◆ DATA TO PROCESS
Content starts

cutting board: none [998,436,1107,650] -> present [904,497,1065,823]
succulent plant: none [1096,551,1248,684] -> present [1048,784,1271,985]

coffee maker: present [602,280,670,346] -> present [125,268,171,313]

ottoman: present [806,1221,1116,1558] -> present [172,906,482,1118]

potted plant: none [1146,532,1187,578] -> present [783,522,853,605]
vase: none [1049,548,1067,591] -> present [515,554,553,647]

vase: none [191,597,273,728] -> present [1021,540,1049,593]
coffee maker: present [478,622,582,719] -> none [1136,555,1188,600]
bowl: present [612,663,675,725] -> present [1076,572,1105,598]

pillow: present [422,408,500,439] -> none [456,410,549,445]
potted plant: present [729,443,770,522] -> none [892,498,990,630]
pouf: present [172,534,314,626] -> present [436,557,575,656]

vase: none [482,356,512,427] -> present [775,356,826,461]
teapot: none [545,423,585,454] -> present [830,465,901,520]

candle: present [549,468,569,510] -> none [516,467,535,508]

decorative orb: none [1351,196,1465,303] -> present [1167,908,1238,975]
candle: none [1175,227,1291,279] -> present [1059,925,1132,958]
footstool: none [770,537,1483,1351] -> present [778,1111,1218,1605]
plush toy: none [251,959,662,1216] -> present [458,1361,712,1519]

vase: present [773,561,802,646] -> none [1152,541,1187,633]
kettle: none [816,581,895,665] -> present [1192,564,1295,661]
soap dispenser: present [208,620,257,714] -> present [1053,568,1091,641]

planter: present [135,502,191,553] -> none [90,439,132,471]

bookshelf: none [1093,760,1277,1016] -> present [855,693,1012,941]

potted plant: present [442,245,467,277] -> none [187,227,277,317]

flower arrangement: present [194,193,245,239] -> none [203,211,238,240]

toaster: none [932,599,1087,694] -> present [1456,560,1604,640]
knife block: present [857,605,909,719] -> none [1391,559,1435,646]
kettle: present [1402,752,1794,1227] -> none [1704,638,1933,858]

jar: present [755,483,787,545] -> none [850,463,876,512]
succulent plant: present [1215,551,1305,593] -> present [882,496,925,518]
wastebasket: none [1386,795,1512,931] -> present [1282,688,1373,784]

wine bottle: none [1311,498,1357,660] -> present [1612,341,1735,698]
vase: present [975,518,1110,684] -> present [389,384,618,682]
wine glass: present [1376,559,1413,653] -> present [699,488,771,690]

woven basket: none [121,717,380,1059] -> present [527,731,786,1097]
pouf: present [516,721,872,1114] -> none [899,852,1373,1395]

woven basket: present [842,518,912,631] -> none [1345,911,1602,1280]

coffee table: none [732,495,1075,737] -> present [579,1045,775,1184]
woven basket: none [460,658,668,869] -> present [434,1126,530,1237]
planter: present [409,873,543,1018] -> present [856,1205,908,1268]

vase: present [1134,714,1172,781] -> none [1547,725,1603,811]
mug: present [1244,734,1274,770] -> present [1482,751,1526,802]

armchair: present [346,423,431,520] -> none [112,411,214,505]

Content ends

Every entry is to be retyped word for word.

◆ ANSWER SPACE
cutting board: none [998,436,1107,650] -> present [904,497,1065,823]
succulent plant: none [1096,551,1248,684] -> present [1048,784,1271,985]

coffee maker: present [602,280,670,346] -> present [125,268,171,313]

ottoman: present [806,1221,1116,1558] -> present [172,906,482,1118]

potted plant: none [1146,532,1187,578] -> present [783,522,853,605]
vase: none [1049,548,1067,591] -> present [515,554,553,647]

vase: none [191,597,273,728] -> present [1021,540,1049,593]
coffee maker: present [478,622,582,719] -> none [1136,555,1188,600]
bowl: present [612,663,675,725] -> present [1076,572,1105,598]

pillow: present [422,408,500,439] -> none [456,410,549,445]
potted plant: present [729,443,770,522] -> none [892,498,990,630]
pouf: present [172,534,314,626] -> present [436,557,575,656]

vase: none [482,356,512,427] -> present [775,356,826,461]
teapot: none [545,423,585,454] -> present [830,465,901,520]

candle: present [549,468,569,510] -> none [516,467,535,508]

decorative orb: none [1351,196,1465,303] -> present [1167,908,1238,975]
candle: none [1175,227,1291,279] -> present [1059,925,1132,958]
footstool: none [770,537,1483,1351] -> present [778,1111,1218,1605]
plush toy: none [251,959,662,1216] -> present [458,1361,712,1519]

vase: present [773,561,802,646] -> none [1152,541,1187,633]
kettle: none [816,581,895,665] -> present [1192,564,1295,661]
soap dispenser: present [208,620,257,714] -> present [1053,568,1091,641]

planter: present [135,502,191,553] -> none [90,439,132,471]

bookshelf: none [1093,760,1277,1016] -> present [855,693,1012,941]

potted plant: present [442,245,467,277] -> none [187,227,277,317]

flower arrangement: present [194,193,245,239] -> none [203,211,238,240]

toaster: none [932,599,1087,694] -> present [1456,560,1604,640]
knife block: present [857,605,909,719] -> none [1391,559,1435,646]
kettle: present [1402,752,1794,1227] -> none [1704,638,1933,858]

jar: present [755,483,787,545] -> none [850,463,876,512]
succulent plant: present [1215,551,1305,593] -> present [882,496,925,518]
wastebasket: none [1386,795,1512,931] -> present [1282,688,1373,784]

wine bottle: none [1311,498,1357,660] -> present [1612,341,1735,698]
vase: present [975,518,1110,684] -> present [389,384,618,682]
wine glass: present [1376,559,1413,653] -> present [699,488,771,690]

woven basket: none [121,717,380,1059] -> present [527,731,786,1097]
pouf: present [516,721,872,1114] -> none [899,852,1373,1395]

woven basket: present [842,518,912,631] -> none [1345,911,1602,1280]

coffee table: none [732,495,1075,737] -> present [579,1045,775,1184]
woven basket: none [460,658,668,869] -> present [434,1126,530,1237]
planter: present [409,873,543,1018] -> present [856,1205,908,1268]

vase: present [1134,714,1172,781] -> none [1547,725,1603,811]
mug: present [1244,734,1274,770] -> present [1482,751,1526,802]

armchair: present [346,423,431,520] -> none [112,411,214,505]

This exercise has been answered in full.